Lectron carbs are used by lots of racers, but seem very susceptible to foaming due to their light weight. An the clear plastic float bowls often allow us to see foam appear—coming and going at different revs on vibrating engines. Several years ago I watched then-Pro Stock Bike dragracer Antron Brown being interviewed on TV after losing a round at the Brainard MN NHRA race. He complained bitterly about his Suzuki (they all ran Lectrons) “surging” and “laying down” in high gear, causing the race loss. Vibes!
The next day I called Fast By Gast (supplier of Lectrons to all of the bike racers) owner Paul Gast and explained to him on a three-way conference call with his right hand man Kevin Gilham about vibration-induced foaming and the issues it causes the sled racers, and what we’ve done to try to rectify that. It had been hot in Brainard—close to 100F and several of the bike dragracers had the same problem in high gear.That discussion led to the design of the excellent high volume, high mass billet aluminum floatbowls for the Lectron carbs.Kevin Gilham, who’s a great guy, would eventually go on to become the owner of Lectron in Texas.
RVP testing and trying to relate to what’s happening in the vibrating float bowls…
Now we know that the hotter the fuel, the more front ends boil out of the fuel. But the RVP test is done with 20% fuel and 80% headspace—volume that must be filled to create pressure by the heated, agitated fuel. But a carburetor has a much different fuel/ headspace ratio—more fuel % and less headspace %. That ratio surely varies a bit from manufacturer to manufacturer. To examine the effect of reduced headspace on heated, agitated fuel, I “Carb Vapor Pressure” tested some Sunoco Maximal that was purchased from a bulk tank that was actually 2psi RVP tested properly. I retested it this time with 80% fuel and 20% headspace—maybe more like a carburetor might have. The result was 4psi—two psi higher than RVP or perhaps double the RVP. So that means that maybe real fresh 5 psi RVP fuel might test at 7 to 10 psi “CVP”! But the carbs have vents that should allow the boiling off front ends to escape—but are those vents adequate? And could the agitation from testicle-numbing vibes at 9000 RPM be more severe than the mild agitation of a RVP test?

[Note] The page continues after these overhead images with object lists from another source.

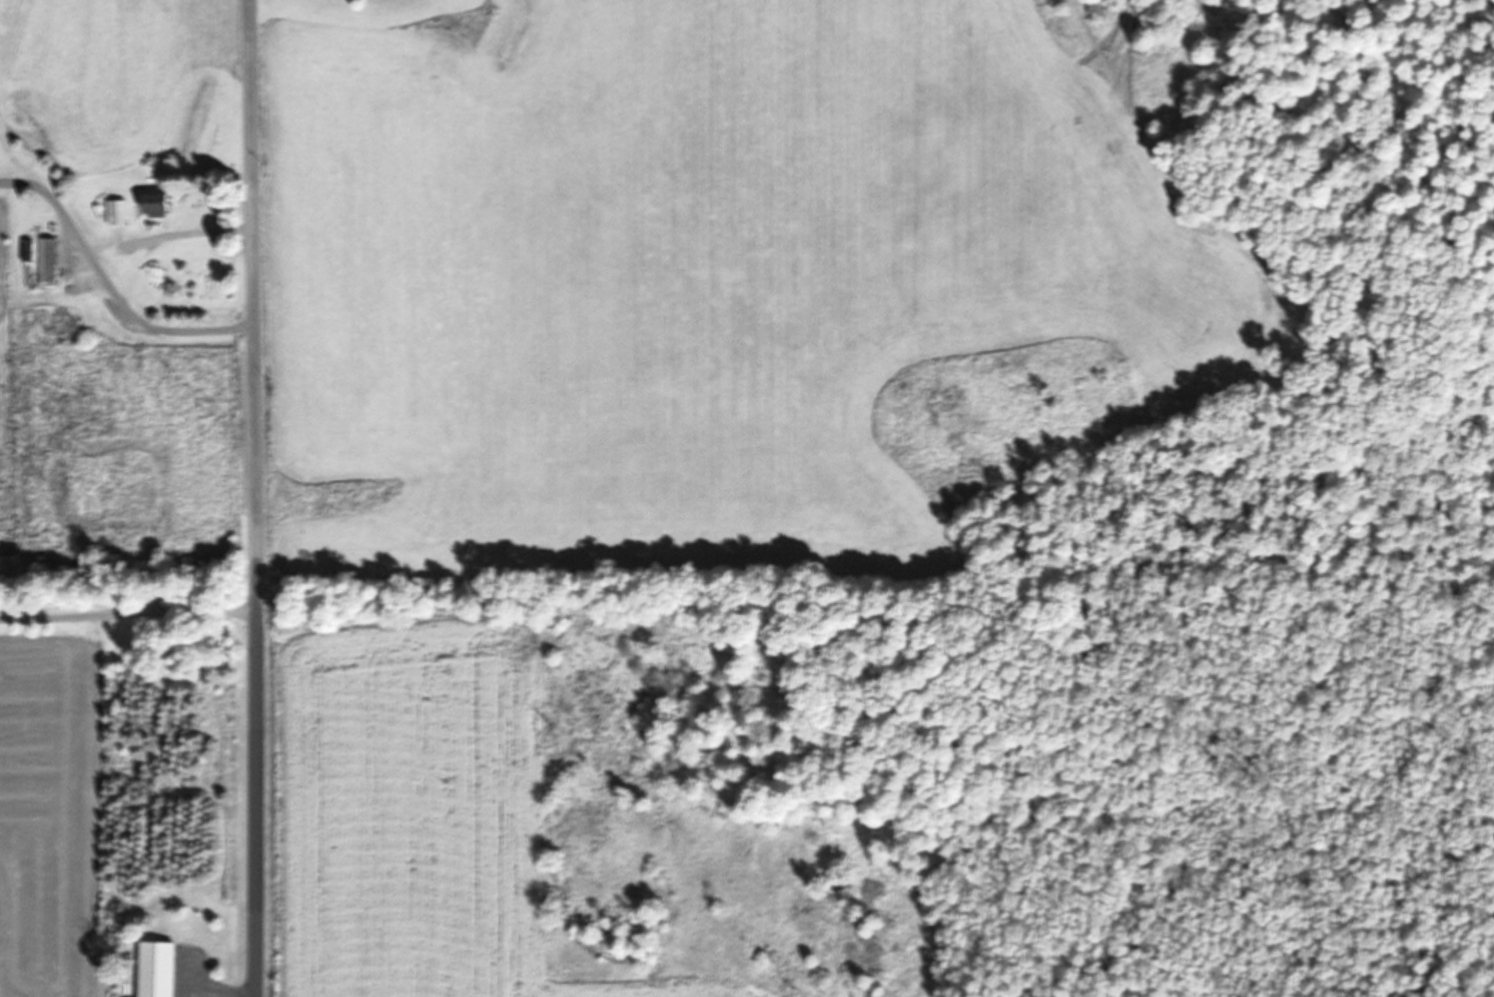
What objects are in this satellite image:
building: (160, 203)
building: (119, 211)
building: (46, 259)
road: (254, 297)
crop: (651, 417)
road: (256, 796)
building: (160, 969)

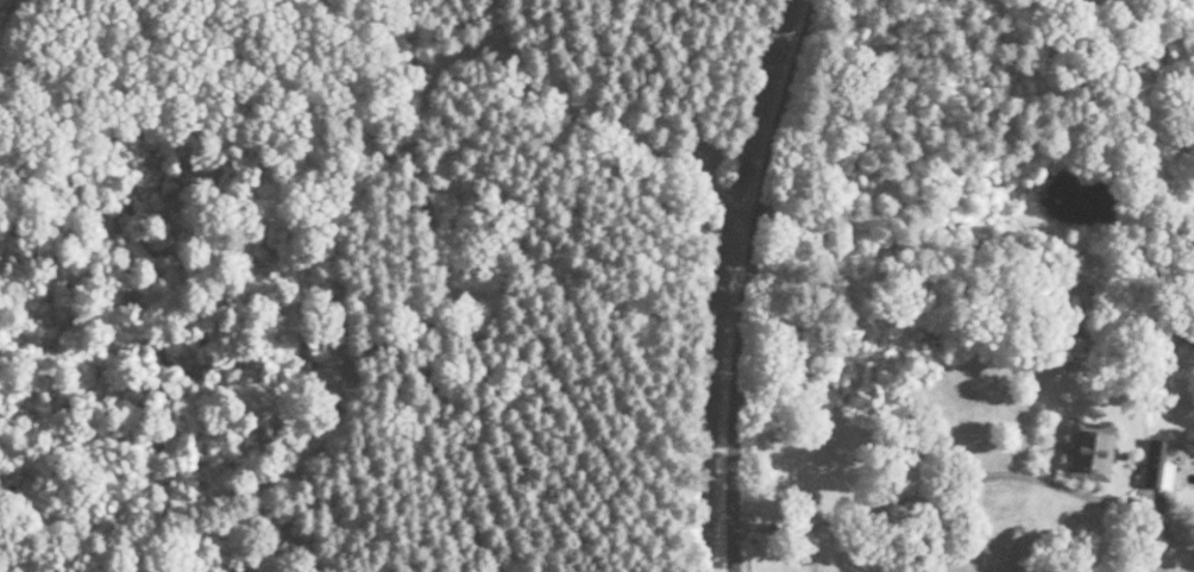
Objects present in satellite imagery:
road: (774, 283)
building: (1093, 450)
building: (1167, 458)

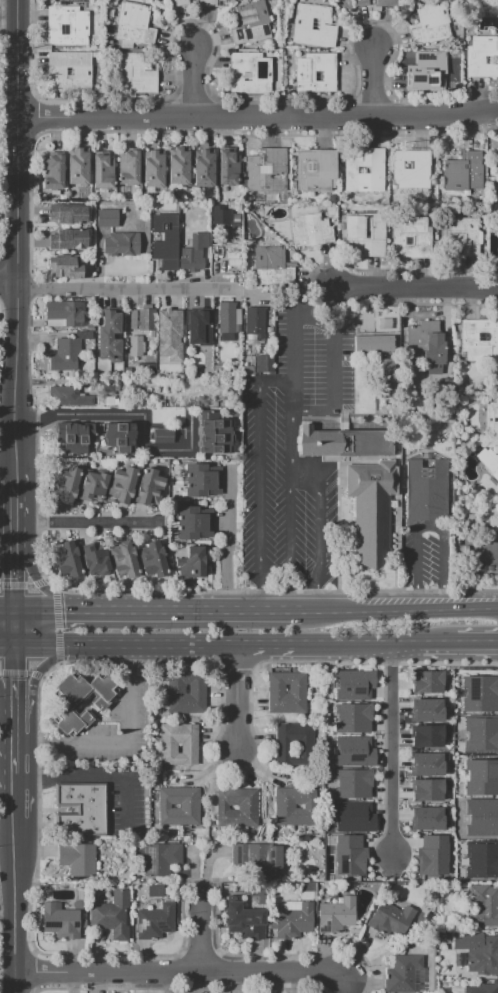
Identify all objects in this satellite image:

And could the violent high frequency vibrations be boiling off even more than just the front ends creating a rush of expanding gases that the vents can’t keep up with? If a sled’s fuel pump puts out, say, 3psi all it would take is a pressure rise of a couple of psi to slow down the fuel flow into the carbs. Then if it goes to 4 psi then voila fuel flow = zero lb/hr momentarily until the float bowls begin to run dry of front ends and base fuel, float bowl pressure drops and fuel flow commences once more (hopefully before seizure occurs!).
To examine that possibility, the next time we get a sled with erratic fuel flow and foaming float bowls I’ll connect one vent hose to a pressure transducer to see what might be happening there. If that’s the issue, a band-aid fix might be, simply, opening the vent passages or increasing their numbers. Then, all of those boiled-off molecules can be quickly replaced by the fuel pump, and the engine should be happy even if it’s ingesting primarily heavy-end fuel molecules.
There seems to be a difference in sensitivity to fuel delivery problems from manufacturer to manufacturer regardless of mass. Even some heavy weight aftermarket carbs that make good top end HP are plagued with vibe-sensitivity, even though they use standard Mikuni or Keihin floats and needles and seats. Perhaps insufficient venting?